Vetements, Fall 2017 Menswear, Paris

If anyone had Demna Gvasalia down as purely a streetwear revolutionary who shot from nowhere to lead a youth cult, then they’d have been taken aback by the sight of the silver-haired madame in dark glasses, fur coat, and a pencil skirt who stepped off the escalator at the Centre Pompidou to open the Fall 2017 Vetements show. “She’s the Milanesa!” Gvasalia chuckled, while he was marshaling his set of characters—a broad-ranging and subversively selected cross section of people-types—upstairs at the museum. “I got tired of just doing hoodies and underground clubs; we’ve done that at Vetements,” he said. “A new stage has to come. What we do here is always a reappropriation of something which already exists. So we took a survey of social uniforms, researched the dress codes of people we see around us, or on the Internet.”

Surprise is crucial in fashion, especially when there is so much pressure on a new designer in an era when constant praise, social media visibility, and global sales have accelerated him from zero to warp speed—fame! followers! hiring at Balenciaga!—in the space of little more than three years. The trouble, in these compacted, constantly connected times, is that backlash, the critics, and the trolls can set in really quickly with who knows what damage to reputation and sales. So, surprise, change Gvasalia did. Fall 2017 was a different kind of reality show, embracing all types of people, from that Milanese lady to a German tourist with a plastic anorak to a European policewoman, the stereotypical bouncer, a United Nations soldier, and a couple of shaven-headed skinheads who may belong to the Gabber club.

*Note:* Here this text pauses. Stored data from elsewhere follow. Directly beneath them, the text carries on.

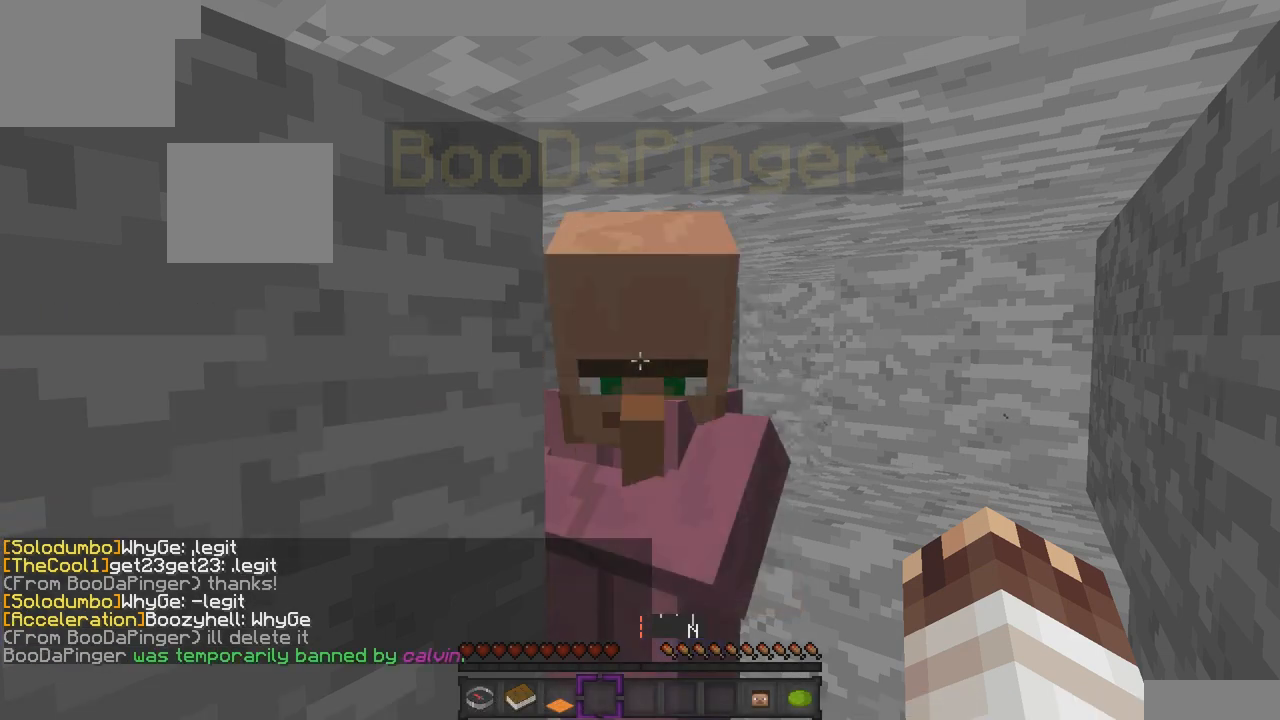
{"keys": [], "events": []}
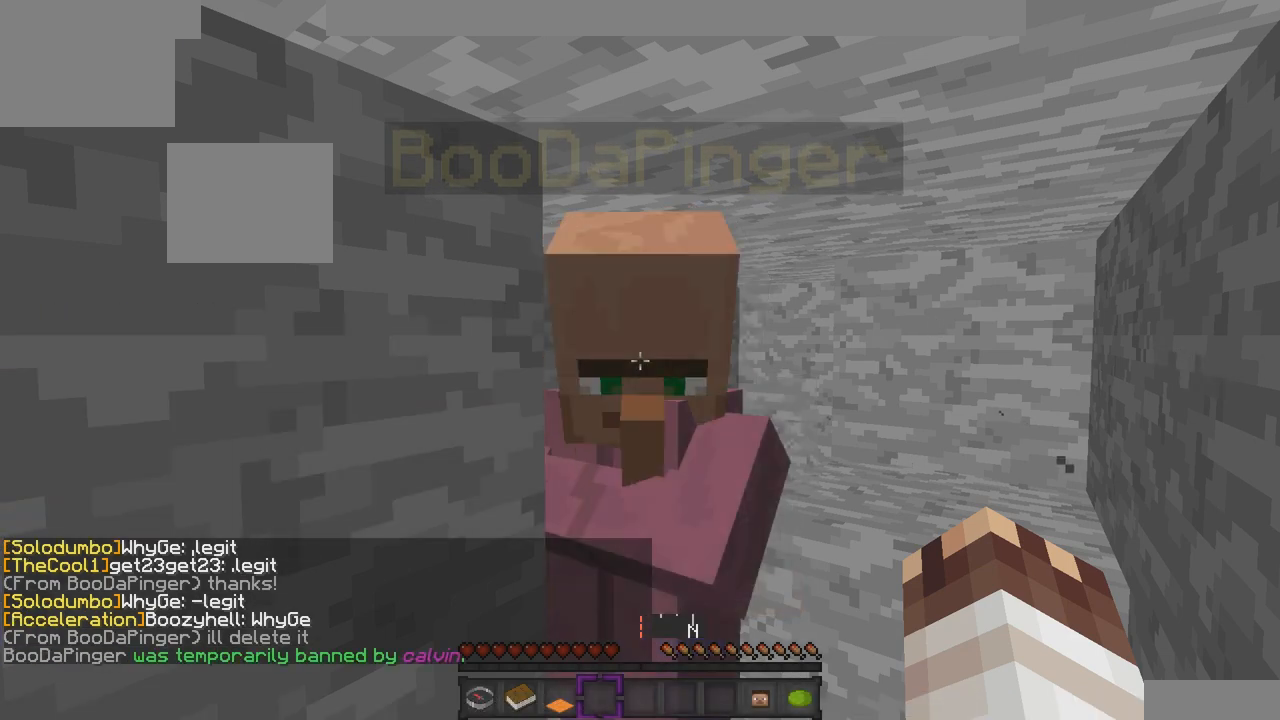
{"keys": [], "events": []}
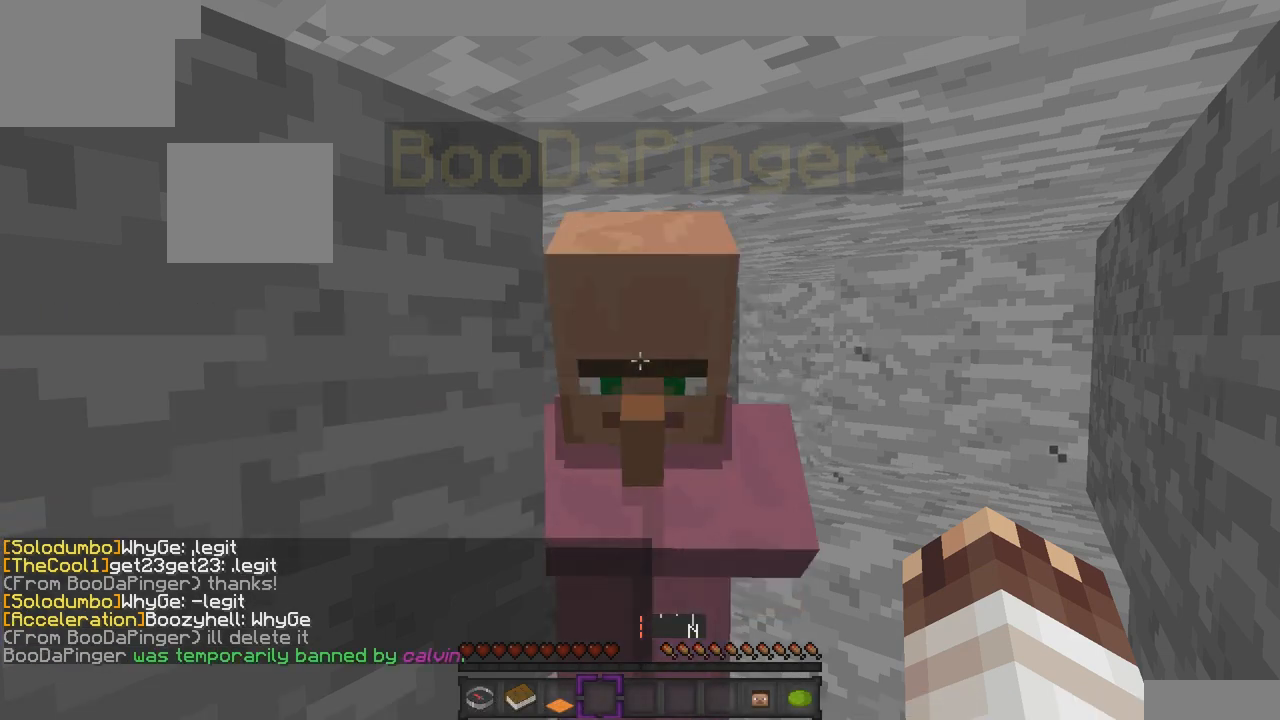
{"keys": [], "events": []}
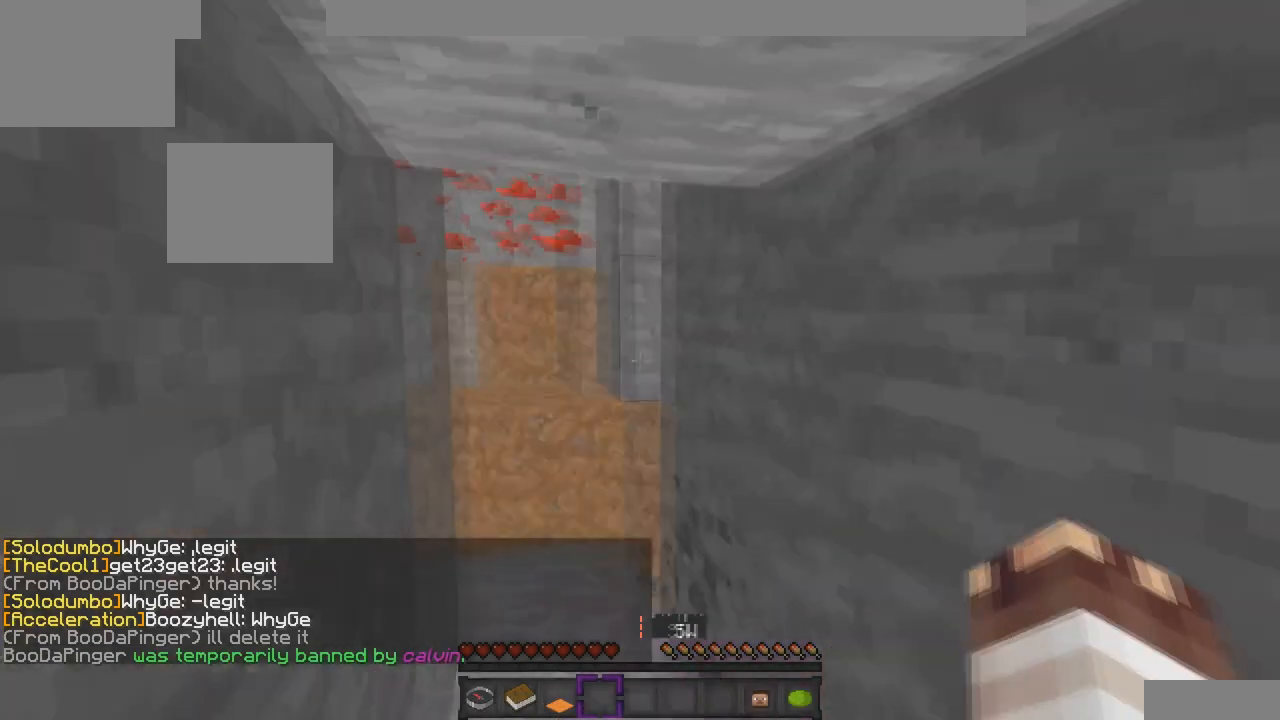
{"keys": ["w"], "events": [[200, "w", "down"]]}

Is this creativity as we know it? Yes, on a technical level. The generous, oversize outerwear has been constructed from two garments joined together at the hems and looped up over one another. Hence, the glam Milanesa was actually sporting two fur coats, which, Gvasalia hastened to note, were vintage and upcycled pieces. That’s a one-off, limited-edition item by nature, but the double-layering of more generic garments, like nylon blousons, has genuine cold-weather usefulness about it.

What will keep people talking longer is the satirical symbolism—bleakly realistic, angry, and hilarious by turns—which came embedded within Vetements’s collection. When the Commando in his camouflage turned his back, he had a United Nations peacekeeping symbol printed on his back: “He’s a soldier, but he’s a good boy! It’s not his fault!” The Nerd, wearing a double-layered flannel shirt and Barbour jacket, had a T-shirt printed with a takeaway pizza menu. The down-and-out Vagabond, meanwhile, was sporting possibly the most topical garment of all: a falling-apart sweater printed with the flag of the European Union.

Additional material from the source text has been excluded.